The 3DFF Proyect

The 3DFF project is developing a flexible sensor technology to provide accurate, fast, affordable and cost-effective biosensors with a broad range of applications: from security, in vitro medical diagnostics, to in vivo medical diagnostics. It is based on a flexible substrate that can integrate seamlessly microfluidic and microelectronics components and will form the basis of a disposable sensor, which will be complemented with a reader platform able to translate the sensor data into information that can be then presented to the users.  

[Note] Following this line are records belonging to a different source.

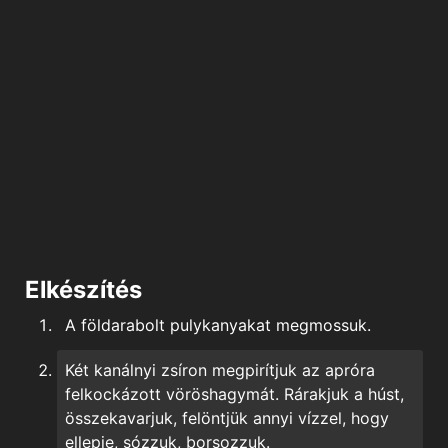
Elkészítés
A földarabolt pulykanyakat megmossuk.
Két kanálnyi zsíron megpirítjuk az apróra
felkockázott vöröshagymát. Rárakjuk a húst,
összekavarjuk, felöntjük annyi vízzel, hogy
ellepje, sózzuk, borsozzuk.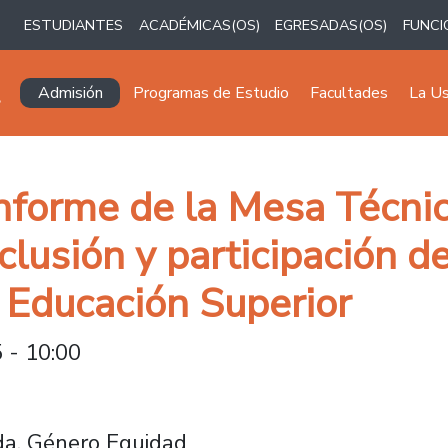
ESTUDIANTES
ACADÉMICAS(OS)
EGRESADAS(OS)
FUNCI
Navegación principal
Admisión
Programas de Estudio
Facultades
La U
nforme de la Mesa Técnic
clusión y participación d
 Educación Superior
 - 10:00
ida, Género Equidad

Key 3DFF activities and deliverables are:

 

  • Developing a technology to implement flexible biosensors, by integrating microfluidic and microelectronics components over biocompatible materials.
  • Modelling, developing and characterising a flexible microfluidic device based on polymer materials and subsequently integrating it into a 3D generic analytical microsystem.
  • Developing a wireless wearable patch capable of detecting biological components.
  • Building a compact point-of-care (POC) analytical microsystem demonstrator capable of detecting different biomarkers (from cardiovascular markers to abused-drugs metabolites);
  • Validating the analytical procedure and demonstrator in an environment close to a real-world environment;
  • Developing several test cases to demonstrate the technology and help prove the performance that can be achieved with the developed technology, and at the same time showing its flexibility and broad use, since the test examples come from quite different application fields. 

The results of the project will be demonstrated in three different applications to show the flexibility and broad use possibilities of the developed tchnology. The applications will be:


 

  • Detection of the use of the drugs of abuse using a saliva sample on a point of care device.
  • Point of Care to detect biomarkers in a blood sample to diagnose cardiovascular diseases.
  • Wearable wireless patch capable of detecting different ions and biomarkers in a sweat sample.